Directive:
Reproduce, unchanged, the lines of the records from the very first line through the line holding "transportschachten", both included.
______
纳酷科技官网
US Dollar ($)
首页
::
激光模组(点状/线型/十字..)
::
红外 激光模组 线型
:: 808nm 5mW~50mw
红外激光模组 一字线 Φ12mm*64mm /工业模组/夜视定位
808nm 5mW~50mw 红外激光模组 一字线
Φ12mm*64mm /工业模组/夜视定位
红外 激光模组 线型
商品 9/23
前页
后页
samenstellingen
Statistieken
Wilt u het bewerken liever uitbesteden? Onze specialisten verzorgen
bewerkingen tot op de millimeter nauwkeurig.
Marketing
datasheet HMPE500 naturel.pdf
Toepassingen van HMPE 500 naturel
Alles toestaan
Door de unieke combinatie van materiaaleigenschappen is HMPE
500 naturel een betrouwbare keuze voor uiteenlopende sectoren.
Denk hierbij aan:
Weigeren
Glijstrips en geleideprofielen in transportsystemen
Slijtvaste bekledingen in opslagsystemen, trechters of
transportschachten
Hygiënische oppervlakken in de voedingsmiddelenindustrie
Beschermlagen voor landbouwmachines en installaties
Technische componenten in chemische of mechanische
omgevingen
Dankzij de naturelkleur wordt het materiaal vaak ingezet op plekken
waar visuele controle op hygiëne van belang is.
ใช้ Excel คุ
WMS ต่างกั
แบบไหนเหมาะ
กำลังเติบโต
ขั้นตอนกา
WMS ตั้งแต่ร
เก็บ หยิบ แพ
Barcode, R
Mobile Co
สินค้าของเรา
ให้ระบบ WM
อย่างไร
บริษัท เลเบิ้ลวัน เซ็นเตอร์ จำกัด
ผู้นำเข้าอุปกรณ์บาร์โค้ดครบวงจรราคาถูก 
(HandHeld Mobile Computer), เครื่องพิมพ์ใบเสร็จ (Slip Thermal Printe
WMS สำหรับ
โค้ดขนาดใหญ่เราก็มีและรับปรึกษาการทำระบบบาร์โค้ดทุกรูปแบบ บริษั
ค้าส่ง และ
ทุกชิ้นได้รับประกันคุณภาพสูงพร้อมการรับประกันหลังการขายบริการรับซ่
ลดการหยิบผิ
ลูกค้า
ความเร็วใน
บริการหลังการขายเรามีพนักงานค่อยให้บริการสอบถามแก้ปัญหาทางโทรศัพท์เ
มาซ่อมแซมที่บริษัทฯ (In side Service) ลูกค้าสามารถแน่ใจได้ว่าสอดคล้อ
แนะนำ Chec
______
Problem solution:
纳酷科技官网
US Dollar ($)
首页
::
激光模组(点状/线型/十字..)
::
红外 激光模组 线型
:: 808nm 5mW~50mw
红外激光模组 一字线 Φ12mm*64mm /工业模组/夜视定位
808nm 5mW~50mw 红外激光模组 一字线
Φ12mm*64mm /工业模组/夜视定位
红外 激光模组 线型
商品 9/23
前页
后页
samenstellingen
Statistieken
Wilt u het bewerken liever uitbesteden? Onze specialisten verzorgen
bewerkingen tot op de millimeter nauwkeurig.
Marketing
datasheet HMPE500 naturel.pdf
Toepassingen van HMPE 500 naturel
Alles toestaan
Door de unieke combinatie van materiaaleigenschappen is HMPE
500 naturel een betrouwbare keuze voor uiteenlopende sectoren.
Denk hierbij aan:
Weigeren
Glijstrips en geleideprofielen in transportsystemen
Slijtvaste bekledingen in opslagsystemen, trechters of
transportschachten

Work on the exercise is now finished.